ثُمَّ رَدَدْنٰهُ اَسْفَلَ سٰفِلِيْنَۙ٥
Ṡumma radadnāhu asfala sāfilīn(a).
[5]
Sonra da onu düşüklerin en düşüğüne/aşağıların en aşağısına çevirip attık.

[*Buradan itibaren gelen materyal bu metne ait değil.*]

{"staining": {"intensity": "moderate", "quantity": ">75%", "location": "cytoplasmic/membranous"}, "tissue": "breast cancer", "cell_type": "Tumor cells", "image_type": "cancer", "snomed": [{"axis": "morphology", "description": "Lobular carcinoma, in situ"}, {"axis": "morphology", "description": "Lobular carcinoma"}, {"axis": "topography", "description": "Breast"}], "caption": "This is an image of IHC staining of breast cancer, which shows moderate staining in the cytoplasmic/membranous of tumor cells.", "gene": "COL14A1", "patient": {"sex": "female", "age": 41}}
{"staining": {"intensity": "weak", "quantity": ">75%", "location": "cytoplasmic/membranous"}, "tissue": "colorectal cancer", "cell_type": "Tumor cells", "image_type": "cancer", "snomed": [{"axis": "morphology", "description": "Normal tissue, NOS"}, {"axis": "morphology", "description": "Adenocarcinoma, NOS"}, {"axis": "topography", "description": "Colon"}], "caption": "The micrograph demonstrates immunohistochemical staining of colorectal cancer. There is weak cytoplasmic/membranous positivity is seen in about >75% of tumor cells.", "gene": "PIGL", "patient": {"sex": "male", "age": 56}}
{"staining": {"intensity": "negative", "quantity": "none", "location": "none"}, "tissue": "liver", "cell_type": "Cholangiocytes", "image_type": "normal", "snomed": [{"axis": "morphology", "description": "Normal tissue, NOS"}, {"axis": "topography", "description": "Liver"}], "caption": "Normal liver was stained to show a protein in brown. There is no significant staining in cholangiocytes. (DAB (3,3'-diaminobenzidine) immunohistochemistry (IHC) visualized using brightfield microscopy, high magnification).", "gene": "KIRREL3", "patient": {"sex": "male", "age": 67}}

اِلَّا الَّذِيْنَ اٰمَنُوْا وَعَمِلُوا الصّٰلِحٰتِ فَلَهُمْ اَجْرٌ غَيْرُ مَمْنُوْنٍۗ٦
Illal-lażīna āmanū wa ‘amiluṣ-ṣāliḥāti falahum ajrun gairu mamnūn(in).
[6]
İman edip hayra ve barışa yönelik iş üretenler müstesna. Bunlar için kesintisiz bir ödül vardır.
فَمَا يُكَذِّبُكَ بَعْدُ بِالدِّيْنِۗ٧
Famā yukażżibuka ba‘du bid-dīn(i).
[7]
Böyle iken dini sana ne yalanlatır?
اَلَيْسَ اللّٰهُ بِاَحْكَمِ الْحٰكِمِيْنَ ࣖ٨
Alaisallāhu bi'aḥkamil-ḥākimīn(a).
[8]
Allah, yargıçların en güzel hüküm vereni değil mi?